• [Stored items]:
-------

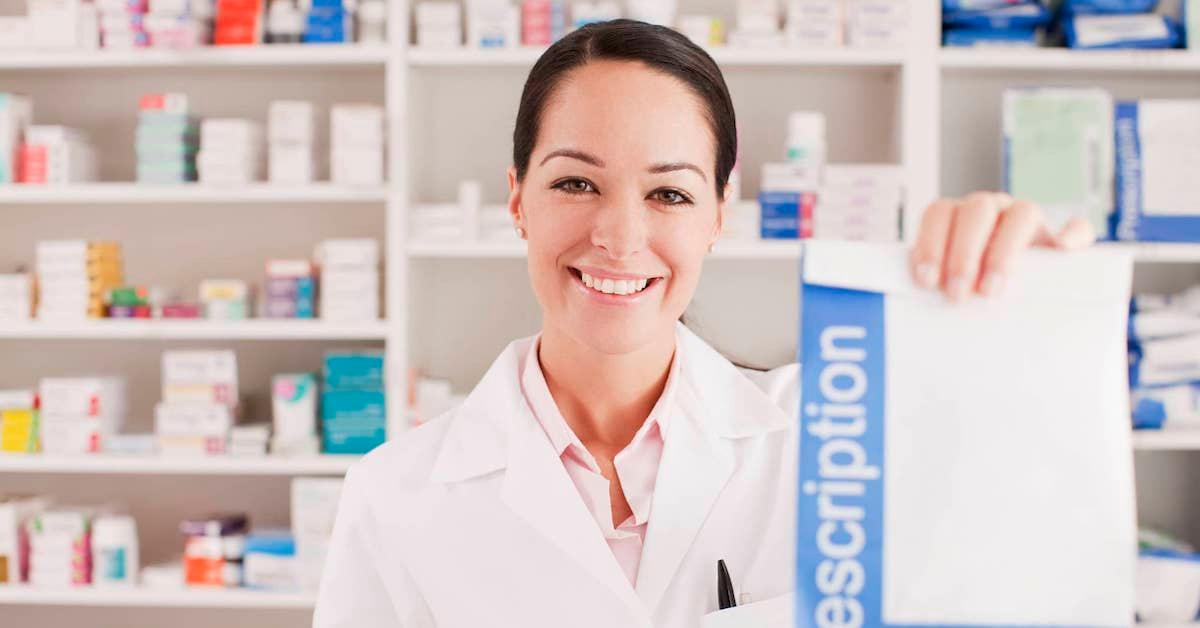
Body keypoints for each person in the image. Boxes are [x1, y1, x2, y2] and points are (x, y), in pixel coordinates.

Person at [312, 19, 1092, 628]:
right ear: (518, 198)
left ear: (721, 212)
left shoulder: (833, 438)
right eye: (577, 182)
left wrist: (1024, 321)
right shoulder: (395, 497)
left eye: (670, 194)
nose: (619, 238)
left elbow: (1022, 542)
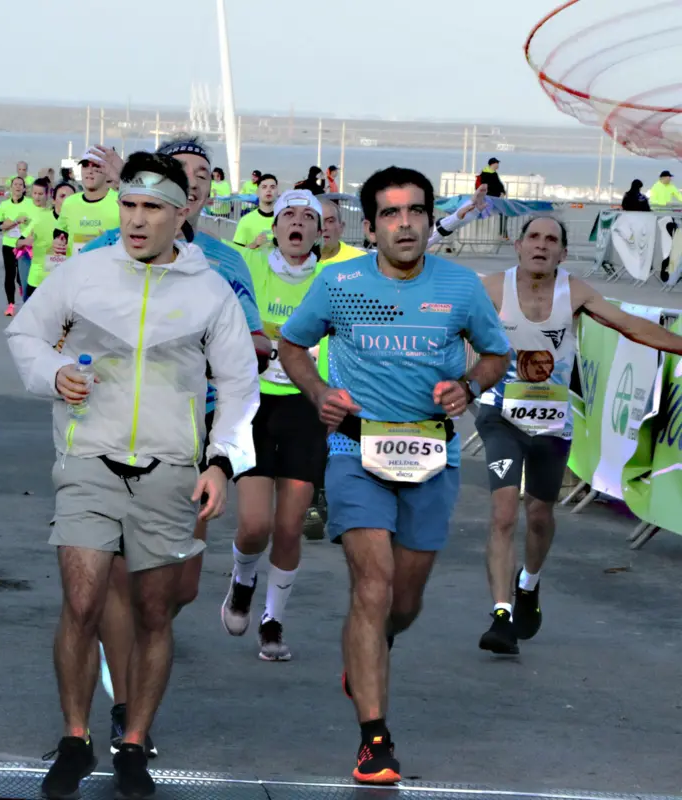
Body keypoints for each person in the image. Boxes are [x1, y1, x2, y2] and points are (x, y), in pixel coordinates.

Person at [7, 151, 259, 800]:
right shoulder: (85, 273)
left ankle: (134, 742)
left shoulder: (209, 291)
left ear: (182, 214)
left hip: (172, 471)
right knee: (83, 601)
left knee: (154, 613)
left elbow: (239, 388)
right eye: (129, 205)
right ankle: (73, 738)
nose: (137, 220)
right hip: (87, 458)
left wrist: (222, 462)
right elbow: (26, 335)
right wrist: (51, 374)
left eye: (152, 208)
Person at [277, 166, 510, 784]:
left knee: (402, 602)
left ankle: (369, 655)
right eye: (390, 213)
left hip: (433, 457)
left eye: (415, 212)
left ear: (432, 220)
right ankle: (374, 738)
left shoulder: (460, 288)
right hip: (357, 454)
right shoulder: (339, 282)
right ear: (370, 225)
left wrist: (468, 386)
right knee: (372, 584)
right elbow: (292, 346)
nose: (404, 223)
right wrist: (319, 393)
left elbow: (496, 355)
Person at [78, 138, 268, 757]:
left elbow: (250, 344)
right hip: (104, 436)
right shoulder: (103, 252)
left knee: (173, 589)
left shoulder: (226, 265)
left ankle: (136, 665)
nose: (190, 186)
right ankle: (127, 706)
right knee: (110, 578)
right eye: (177, 176)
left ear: (201, 196)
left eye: (201, 178)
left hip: (190, 442)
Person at [475, 216, 682, 655]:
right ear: (518, 245)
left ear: (563, 254)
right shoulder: (491, 289)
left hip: (552, 420)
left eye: (552, 240)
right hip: (500, 416)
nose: (541, 245)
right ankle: (500, 614)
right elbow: (448, 332)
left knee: (538, 515)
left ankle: (528, 584)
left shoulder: (577, 292)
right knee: (504, 511)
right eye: (534, 237)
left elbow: (631, 326)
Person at [221, 190, 330, 662]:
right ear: (275, 226)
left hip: (308, 407)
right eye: (290, 215)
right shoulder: (250, 268)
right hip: (254, 405)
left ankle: (273, 619)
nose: (299, 223)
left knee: (289, 527)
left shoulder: (332, 279)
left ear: (320, 232)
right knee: (254, 526)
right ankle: (242, 581)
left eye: (309, 218)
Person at [57, 148, 120, 255]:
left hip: (109, 269)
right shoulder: (69, 203)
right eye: (85, 166)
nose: (90, 171)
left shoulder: (120, 202)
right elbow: (60, 231)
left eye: (96, 166)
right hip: (75, 269)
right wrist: (58, 242)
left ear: (107, 171)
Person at [24, 181, 75, 300]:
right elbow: (19, 241)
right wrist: (26, 242)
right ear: (53, 200)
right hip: (39, 282)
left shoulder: (80, 221)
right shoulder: (40, 218)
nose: (67, 200)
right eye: (62, 196)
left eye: (71, 197)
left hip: (67, 284)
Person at [0, 176, 33, 316]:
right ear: (11, 188)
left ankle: (25, 297)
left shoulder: (30, 203)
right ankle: (10, 304)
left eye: (20, 185)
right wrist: (14, 222)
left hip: (25, 245)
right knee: (9, 275)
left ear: (24, 188)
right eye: (15, 184)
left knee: (21, 276)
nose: (17, 187)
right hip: (9, 244)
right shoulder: (4, 205)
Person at [14, 177, 54, 300]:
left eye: (41, 194)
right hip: (26, 255)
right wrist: (27, 241)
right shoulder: (25, 208)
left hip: (45, 256)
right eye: (35, 193)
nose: (37, 197)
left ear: (47, 195)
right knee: (28, 293)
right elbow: (18, 241)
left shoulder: (51, 213)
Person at [232, 173, 279, 249]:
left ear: (277, 192)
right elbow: (237, 253)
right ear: (257, 192)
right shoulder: (245, 220)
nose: (269, 190)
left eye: (272, 187)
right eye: (264, 187)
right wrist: (254, 244)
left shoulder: (285, 220)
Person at [318, 198, 367, 265]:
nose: (323, 228)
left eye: (330, 221)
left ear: (341, 227)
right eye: (318, 221)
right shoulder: (299, 262)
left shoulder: (361, 260)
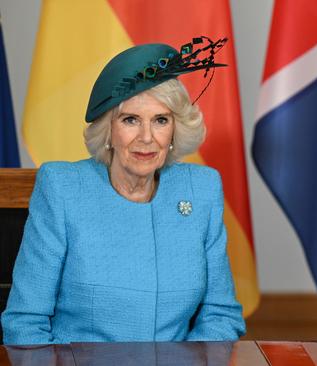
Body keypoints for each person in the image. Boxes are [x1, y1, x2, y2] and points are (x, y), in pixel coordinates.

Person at [1, 38, 246, 344]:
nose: (147, 138)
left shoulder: (201, 189)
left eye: (160, 120)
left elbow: (221, 316)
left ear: (174, 130)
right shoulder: (63, 188)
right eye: (130, 120)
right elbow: (25, 324)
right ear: (108, 131)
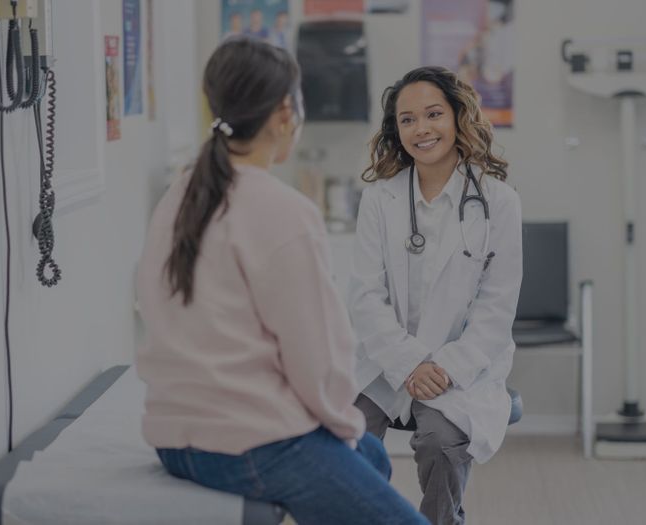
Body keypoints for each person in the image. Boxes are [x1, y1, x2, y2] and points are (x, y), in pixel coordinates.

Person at [136, 37, 429, 525]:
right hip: (248, 443)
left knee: (373, 459)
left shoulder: (181, 193)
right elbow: (317, 358)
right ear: (285, 113)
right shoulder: (282, 210)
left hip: (173, 436)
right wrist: (342, 425)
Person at [349, 66, 523, 525]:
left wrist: (442, 369)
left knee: (439, 444)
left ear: (458, 116)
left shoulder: (498, 202)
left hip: (461, 365)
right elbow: (366, 297)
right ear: (396, 130)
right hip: (386, 359)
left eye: (432, 114)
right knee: (346, 436)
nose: (421, 129)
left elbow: (496, 309)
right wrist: (408, 363)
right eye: (407, 120)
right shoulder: (379, 200)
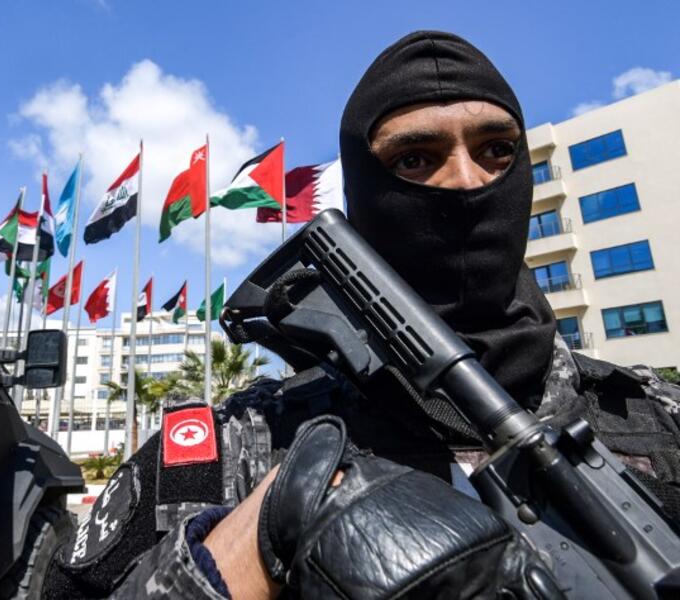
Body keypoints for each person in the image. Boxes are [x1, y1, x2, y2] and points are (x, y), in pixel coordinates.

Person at [42, 31, 680, 599]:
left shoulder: (651, 415)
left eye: (495, 149)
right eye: (414, 158)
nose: (464, 181)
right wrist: (250, 551)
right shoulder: (243, 443)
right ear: (364, 194)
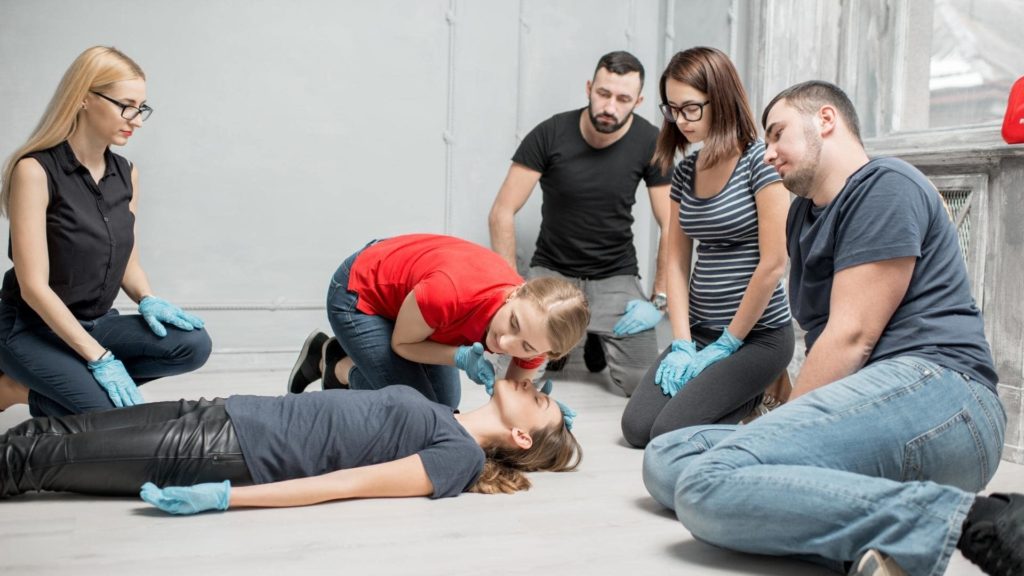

-------

• [Task to complete]: Above are some records; copy exactly the lines from the one with "right elbow: (18, 241)" through the one with "left shoulder: (361, 260)", both included, and no others.

• [Response to this exercise]:
right elbow: (18, 241)
left shoulder: (51, 213)
Person at [232, 173, 279, 249]:
left ear: (277, 192)
right elbow: (237, 253)
right ear: (257, 192)
right shoulder: (245, 220)
nose: (269, 190)
left eye: (272, 187)
right eye: (264, 187)
right wrist: (254, 244)
left shoulder: (285, 220)
Person at [318, 198, 367, 265]:
nose: (323, 228)
left eye: (330, 221)
left ear: (341, 227)
right eye: (318, 221)
right shoulder: (299, 262)
left shoulder: (361, 260)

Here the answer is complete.